Следовательно, основное - не закапывать глубоко. Ну, а что делать, если я вообще не хочу, чтобы меня закапывали?"
"... Принято так много обсуждать, какие должны быть комедии, что и времени не остается их делать. Очень жаль, что слон из "Укротительницы тигров" съел только бухгалтерский отчет, а не все те "теории", которые мешают делать комедии."
"Для меня это не только книга, но что-то совсем иное. Передо мной как бы проходит пьеса, и неожиданно оказалось, что на сцене близкие люди и я сам. ... Опять слышится еще ломающийся, странно высокий голос Эйзенштейна, и я вхожу в комнату на Чистых Прудах, где на потолке намалеваны концентрические круги, а в углу огромный старый сундук: там лежат эскизы, рисунки, чего там только нет! Размахивает руками и бегает Пудовкин, стоит та же мебель; только книг стало больше... Совсем молодой Шостакович в просмотровом зале "Ленфильма" (уже и зала этого давно нет) играет на разбитом пианино музыку к "Новому Вавилон"... Неужели это все уже стало историей? И как странно и, боюсь, печально, чувствовать себя артистом, задержавшимся на сцене, когда большинство труппы уже произнесли свои последние реплики, разгримировались..."

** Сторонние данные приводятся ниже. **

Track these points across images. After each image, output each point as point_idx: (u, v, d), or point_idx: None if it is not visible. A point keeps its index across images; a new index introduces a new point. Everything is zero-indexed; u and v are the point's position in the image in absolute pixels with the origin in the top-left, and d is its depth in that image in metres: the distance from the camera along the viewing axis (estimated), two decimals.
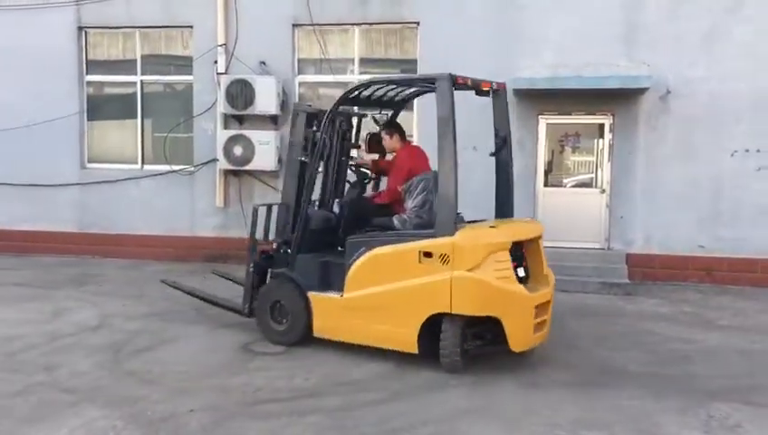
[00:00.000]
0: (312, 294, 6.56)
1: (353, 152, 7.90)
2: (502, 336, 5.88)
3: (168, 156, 11.37)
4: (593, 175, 10.64)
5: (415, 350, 6.02)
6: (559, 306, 8.65)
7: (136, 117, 11.63)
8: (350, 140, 7.66)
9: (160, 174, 11.43)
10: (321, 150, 6.82)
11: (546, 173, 10.65)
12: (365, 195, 7.45)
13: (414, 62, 10.80)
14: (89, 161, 11.80)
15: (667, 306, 8.85)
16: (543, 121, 10.45)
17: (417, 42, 10.75)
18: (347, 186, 7.64)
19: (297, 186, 6.94)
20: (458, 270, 5.74)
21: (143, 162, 11.67)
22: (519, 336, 5.94)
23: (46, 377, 5.67)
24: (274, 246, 6.96)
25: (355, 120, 7.78)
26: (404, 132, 7.33)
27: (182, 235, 11.36)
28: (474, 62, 10.30)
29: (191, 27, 11.25)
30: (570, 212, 10.38)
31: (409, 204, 6.60)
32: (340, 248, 6.84)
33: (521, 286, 6.00)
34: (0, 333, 6.87)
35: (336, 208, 7.18)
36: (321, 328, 6.55)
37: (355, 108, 7.60)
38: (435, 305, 5.85)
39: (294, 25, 10.97)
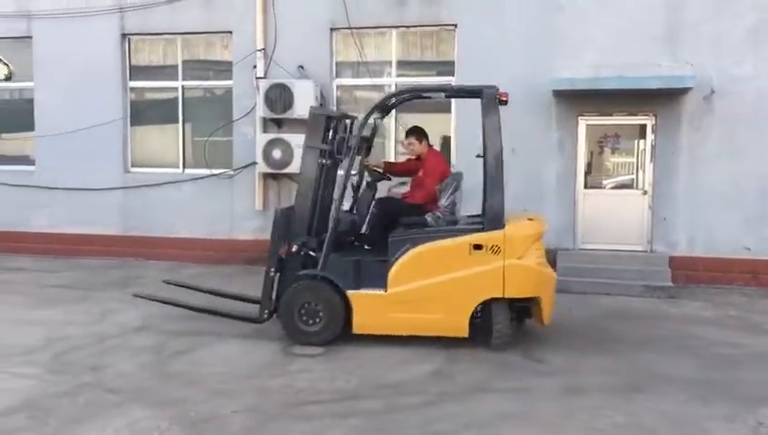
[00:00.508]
0: (351, 293, 6.70)
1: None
2: (528, 314, 6.96)
3: (207, 160, 11.51)
4: (633, 176, 10.47)
5: (466, 334, 6.67)
6: (601, 309, 8.59)
7: (177, 122, 11.80)
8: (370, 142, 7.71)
9: (201, 178, 11.58)
10: (353, 153, 6.89)
11: (585, 175, 10.51)
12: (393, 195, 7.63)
13: (451, 63, 10.77)
14: (132, 166, 12.01)
15: (712, 310, 8.66)
16: (583, 122, 10.32)
17: (454, 44, 10.72)
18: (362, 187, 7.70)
19: (315, 188, 7.05)
20: (510, 259, 6.53)
21: (184, 166, 11.83)
22: (548, 312, 6.87)
23: (92, 377, 5.78)
24: (294, 248, 6.93)
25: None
26: (428, 136, 7.70)
27: (221, 238, 11.49)
28: (511, 64, 10.31)
29: (230, 33, 11.39)
30: (611, 214, 10.23)
31: (443, 202, 6.99)
32: (366, 247, 7.17)
33: (551, 269, 7.09)
34: (47, 335, 7.03)
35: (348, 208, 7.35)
36: (362, 325, 6.77)
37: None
38: (488, 292, 6.59)
39: (332, 29, 11.03)
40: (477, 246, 6.53)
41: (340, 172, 7.16)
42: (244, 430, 4.78)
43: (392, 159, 10.58)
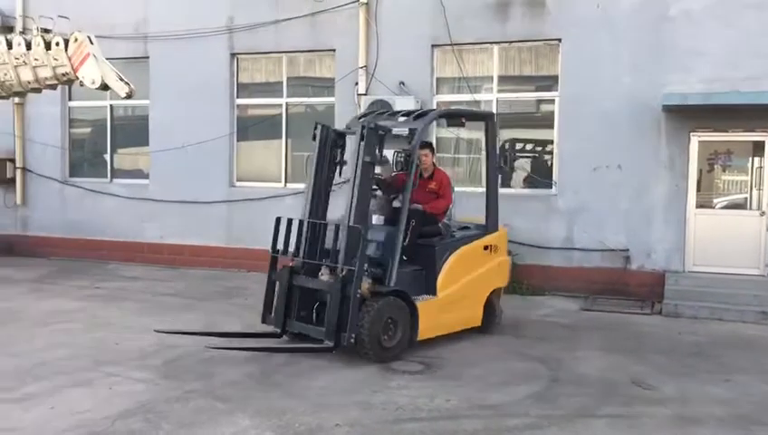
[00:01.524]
0: (418, 303, 7.04)
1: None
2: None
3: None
4: (747, 195, 9.93)
5: (480, 323, 7.80)
6: (713, 336, 8.18)
7: (281, 137, 12.15)
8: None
9: (302, 192, 11.80)
10: (369, 168, 7.00)
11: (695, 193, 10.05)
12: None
13: (555, 78, 10.59)
14: (237, 180, 12.43)
15: None
16: (696, 139, 9.88)
17: (557, 58, 10.54)
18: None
19: (318, 202, 7.36)
20: (502, 256, 8.16)
21: (286, 180, 12.15)
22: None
23: (201, 385, 5.98)
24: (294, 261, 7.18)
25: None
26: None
27: None
28: (619, 78, 10.05)
29: (333, 51, 11.64)
30: (724, 235, 9.73)
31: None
32: (404, 257, 7.20)
33: None
34: (158, 341, 7.34)
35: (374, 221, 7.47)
36: (423, 331, 7.11)
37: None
38: (495, 283, 8.04)
39: (433, 45, 11.07)
40: (486, 247, 7.88)
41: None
42: None
43: None
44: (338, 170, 7.68)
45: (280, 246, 7.41)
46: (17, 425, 5.05)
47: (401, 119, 7.66)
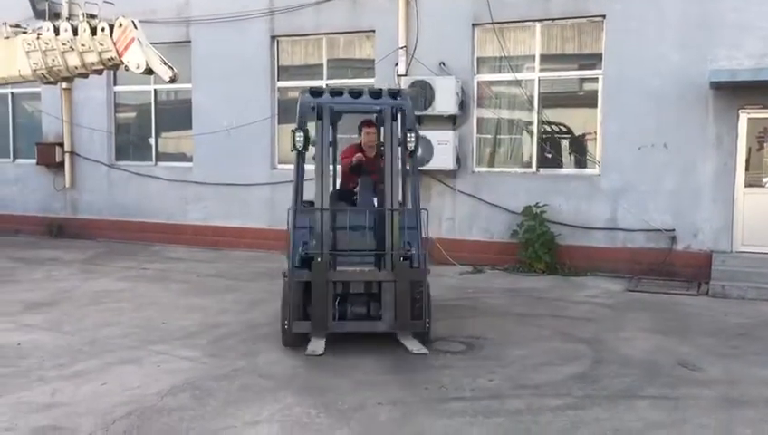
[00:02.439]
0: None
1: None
2: None
3: None
4: None
5: None
6: (762, 317, 7.99)
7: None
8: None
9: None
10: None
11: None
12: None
13: (598, 56, 10.40)
14: (278, 162, 12.53)
15: None
16: (744, 116, 9.61)
17: (602, 36, 10.33)
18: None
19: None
20: None
21: None
22: None
23: (246, 363, 6.10)
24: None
25: None
26: None
27: None
28: (664, 55, 9.83)
29: (373, 32, 11.60)
30: None
31: None
32: None
33: None
34: (203, 320, 7.51)
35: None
36: None
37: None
38: None
39: (474, 24, 10.95)
40: None
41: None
42: (390, 421, 4.87)
43: None
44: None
45: (307, 240, 6.63)
46: (71, 400, 5.22)
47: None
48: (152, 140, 13.63)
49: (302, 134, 6.64)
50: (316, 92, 6.97)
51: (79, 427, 4.74)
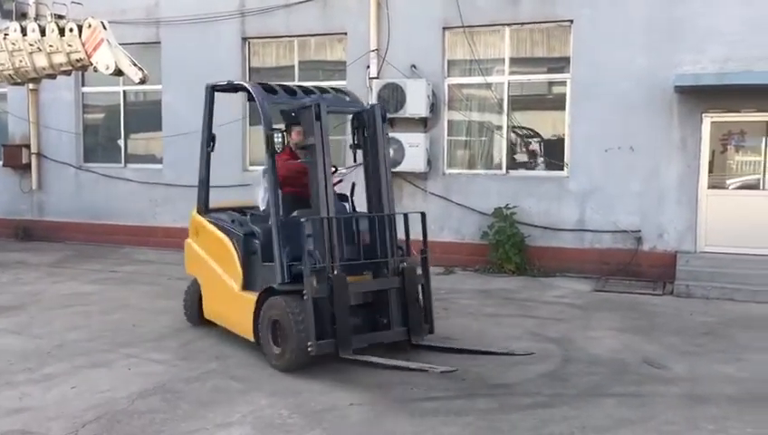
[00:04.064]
0: None
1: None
2: None
3: None
4: (760, 176, 9.88)
5: None
6: (725, 315, 8.19)
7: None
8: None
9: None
10: None
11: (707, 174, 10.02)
12: None
13: (566, 60, 10.56)
14: (249, 164, 12.48)
15: None
16: (708, 120, 9.83)
17: (570, 40, 10.49)
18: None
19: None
20: None
21: None
22: None
23: (218, 365, 6.10)
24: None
25: None
26: None
27: None
28: (631, 59, 10.01)
29: (345, 34, 11.63)
30: (736, 216, 9.69)
31: None
32: None
33: None
34: (173, 324, 7.47)
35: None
36: None
37: None
38: None
39: (445, 28, 11.04)
40: None
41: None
42: (362, 422, 4.91)
43: None
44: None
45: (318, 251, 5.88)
46: (40, 404, 5.18)
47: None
48: (121, 142, 13.50)
49: (280, 135, 6.25)
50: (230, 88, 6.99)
51: (48, 431, 4.70)
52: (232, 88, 7.34)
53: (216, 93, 7.34)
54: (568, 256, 10.44)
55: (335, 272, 5.76)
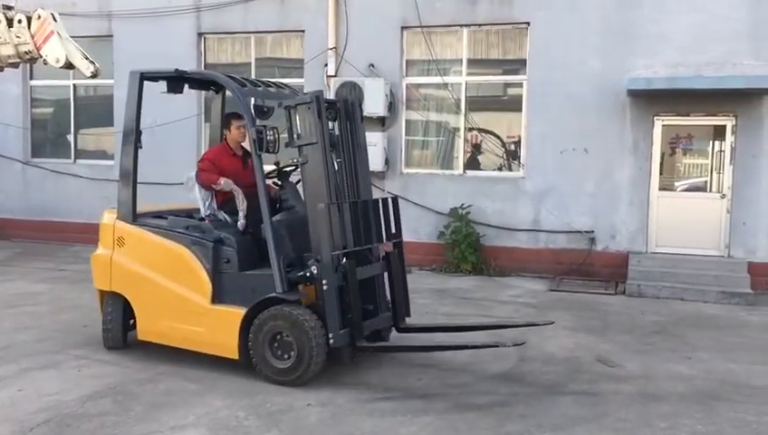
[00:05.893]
0: None
1: None
2: None
3: (278, 156, 11.67)
4: (707, 179, 10.16)
5: None
6: (675, 315, 8.38)
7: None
8: None
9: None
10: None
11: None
12: None
13: (523, 62, 10.68)
14: None
15: None
16: (659, 123, 10.06)
17: (526, 42, 10.61)
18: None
19: None
20: None
21: None
22: None
23: (172, 367, 5.96)
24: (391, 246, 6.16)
25: None
26: None
27: None
28: (585, 63, 10.18)
29: (303, 31, 11.55)
30: (686, 217, 9.95)
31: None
32: None
33: None
34: None
35: None
36: None
37: None
38: None
39: (403, 27, 11.06)
40: None
41: None
42: (320, 422, 4.86)
43: None
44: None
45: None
46: None
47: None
48: (71, 137, 13.17)
49: (272, 131, 5.96)
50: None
51: None
52: (180, 79, 6.88)
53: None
54: (523, 256, 10.56)
55: (344, 259, 5.56)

"Молодые люди тоже славные. Такими они кажутся до известного периода, потом уже не кажутся. Но, что делать, единственное безошибочное уверение, родившееся у меня в итоге многих лет печальной жизни: ошибаться в людях необходимо."

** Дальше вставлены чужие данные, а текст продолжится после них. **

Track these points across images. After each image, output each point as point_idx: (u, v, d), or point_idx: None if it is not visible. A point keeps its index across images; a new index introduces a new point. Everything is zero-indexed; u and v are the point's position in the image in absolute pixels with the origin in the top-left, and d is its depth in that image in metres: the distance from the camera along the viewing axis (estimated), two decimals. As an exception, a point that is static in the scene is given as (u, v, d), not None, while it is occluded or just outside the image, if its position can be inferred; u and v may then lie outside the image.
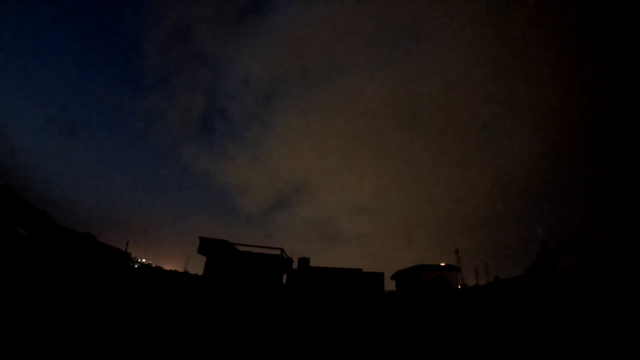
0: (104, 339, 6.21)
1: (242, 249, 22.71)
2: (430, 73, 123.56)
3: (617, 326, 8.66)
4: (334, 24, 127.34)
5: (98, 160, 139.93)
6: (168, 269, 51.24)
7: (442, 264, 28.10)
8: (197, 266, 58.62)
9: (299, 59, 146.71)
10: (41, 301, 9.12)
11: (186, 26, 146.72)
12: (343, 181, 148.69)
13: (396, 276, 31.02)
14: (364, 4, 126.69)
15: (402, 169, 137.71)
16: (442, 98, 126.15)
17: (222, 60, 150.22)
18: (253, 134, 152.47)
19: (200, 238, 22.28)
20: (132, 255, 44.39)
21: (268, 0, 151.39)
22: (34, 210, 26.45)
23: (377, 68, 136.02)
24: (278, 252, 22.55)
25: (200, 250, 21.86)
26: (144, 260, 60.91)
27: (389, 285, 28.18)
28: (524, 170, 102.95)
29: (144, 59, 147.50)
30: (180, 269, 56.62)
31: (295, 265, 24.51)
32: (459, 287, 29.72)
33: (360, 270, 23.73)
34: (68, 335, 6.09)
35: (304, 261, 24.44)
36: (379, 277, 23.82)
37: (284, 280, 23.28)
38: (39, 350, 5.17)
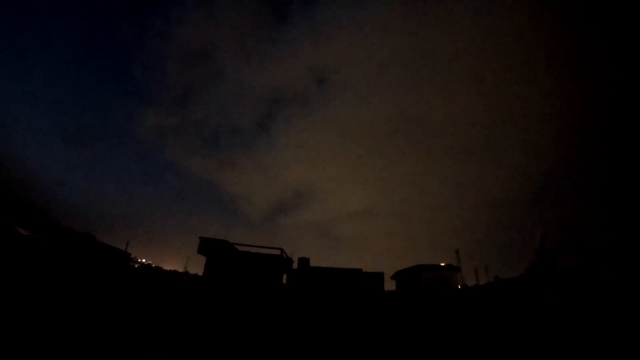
0: (104, 339, 6.21)
1: (242, 249, 22.71)
2: (433, 88, 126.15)
3: (618, 326, 8.65)
4: (346, 45, 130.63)
5: (99, 162, 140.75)
6: (168, 269, 51.21)
7: (442, 264, 28.08)
8: (197, 266, 58.62)
9: (305, 76, 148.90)
10: (41, 301, 9.12)
11: (201, 43, 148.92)
12: (345, 186, 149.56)
13: (396, 276, 31.00)
14: (375, 31, 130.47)
15: (403, 173, 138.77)
16: (443, 108, 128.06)
17: (232, 75, 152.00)
18: (257, 143, 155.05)
19: (201, 238, 22.27)
20: (132, 255, 44.36)
21: (283, 20, 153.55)
22: (34, 210, 26.44)
23: (381, 82, 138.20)
24: (278, 252, 22.54)
25: (200, 250, 21.84)
26: (144, 260, 60.91)
27: (389, 285, 28.15)
28: (524, 171, 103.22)
29: (158, 74, 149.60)
30: (180, 269, 56.64)
31: (295, 265, 24.49)
32: (459, 287, 29.68)
33: (360, 270, 23.71)
34: (68, 335, 6.09)
35: (304, 261, 24.42)
36: (379, 277, 23.80)
37: (284, 280, 23.26)
38: (39, 350, 5.16)
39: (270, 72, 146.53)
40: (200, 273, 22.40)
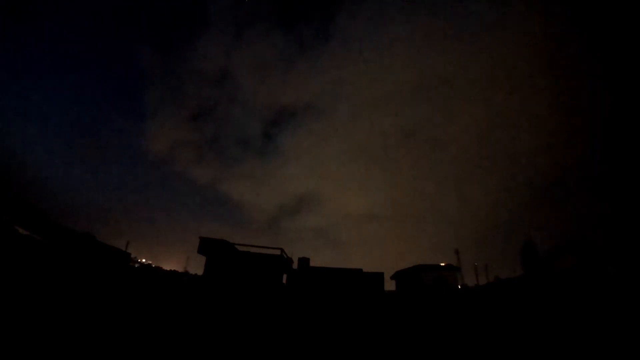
0: (105, 339, 6.21)
1: (242, 249, 22.71)
2: (436, 103, 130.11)
3: (619, 325, 8.65)
4: (358, 65, 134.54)
5: (103, 164, 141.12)
6: (168, 269, 51.21)
7: (442, 264, 28.05)
8: (197, 266, 58.58)
9: (315, 92, 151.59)
10: (41, 301, 9.12)
11: (218, 65, 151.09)
12: (347, 190, 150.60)
13: (396, 276, 30.98)
14: (387, 57, 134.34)
15: (404, 176, 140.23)
16: (444, 121, 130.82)
17: (245, 93, 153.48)
18: (262, 151, 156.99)
19: (200, 238, 22.26)
20: (132, 255, 44.41)
21: (300, 41, 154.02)
22: (34, 210, 26.44)
23: (387, 98, 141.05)
24: (278, 252, 22.55)
25: (200, 250, 21.84)
26: (144, 260, 60.93)
27: (389, 285, 28.07)
28: (523, 171, 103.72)
29: (172, 90, 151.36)
30: (180, 269, 56.74)
31: (295, 265, 24.49)
32: (459, 287, 29.67)
33: (361, 270, 23.68)
34: (69, 335, 6.09)
35: (304, 261, 24.40)
36: (379, 277, 23.76)
37: (284, 280, 23.26)
38: (39, 350, 5.16)
39: (284, 89, 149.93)
40: (200, 273, 22.40)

"Живу между Ленинградом и Комарово. Кормлю комаров. Мне их жалко. Я бы мог себе представить куда лучшее меню."
"У меня научная сенсация: роясь в старых бумагах, я нашел свой портрет, нарисованный Эйзенштейном; совсем забыл, что в 1942г. мы сидели друг перед другом - и рисовали друг друга."
//Герасимову// "Дорогой Сережа, обращаюсь к Вам с просьбой: не подскажете ли Вы мне оператора. Горе в том, что в Ленинграде этот род деятельности из-за нетребовательной режиссуры пришел в полный упадок. У меня нет стремлений к особо лихой съемке, но все же необходима некоторая поэзия - без особого характера света открывается паскудный маскарад костюмного фильма. Может быть, свободен кто-то из гениев, а может быть, есть способная молодежь. Фильм очень трудный: огромные комплексные павильоны, широкий экран (черно-белый), старый консервативный режиссер, придурковатый автор. Очень прошу подумать. Могу в этом случае просить только Вас, потому что верю в Ваше доброе отношение и вкус. А для меня, после смерти Москвина, все это особенно сложно."
"Опротивело мышление недорослей на экране, сюсюканье пейзажиками, баловство камерой, боязнь рассказа о важном и вместо этого - порхания, разные грезы и новый род альбомных стишков на экране."
"Я теперь плохой критик: или нравится, или злит. Потому умного ничего написать не могу."
"Съемки идут ежедневно. Я мечтаю о том, чтобы скорее выехать на природу. Пока не сниму моря - не смогу почувствовать тона пластики."
"Если погоды нет, то не снимайте ничего. Такие пейзажи ни к чему. Вдруг Вам попадется такой сюжет для финала - самого конца фильма: на очень хорошем небе улетает белая чайка вдаль, и море, пауза. Но необходима полная статика самого конечного момента."
"Если бы была привычка упоминать на экране не только имена работников коллектива, но и имя того, кто научил сделать этот фильм..."
"Искусство, особенно кино, должно доходить само, без "вступительных слов". Если фильм вышел - он обязан прежде всего волновать, быть ясным."
"Почему-то оказалось трудным уловить на бумаге какие-то самые важные ощущения времени, куда более существенные, нежели факты, отдельные фразы и т.п. Что-то было в том времени куда более важное, чем кино, литература. И разве дело в том, что Тынянов написал хорошие сценарии? В нем самом заключалось это самое время."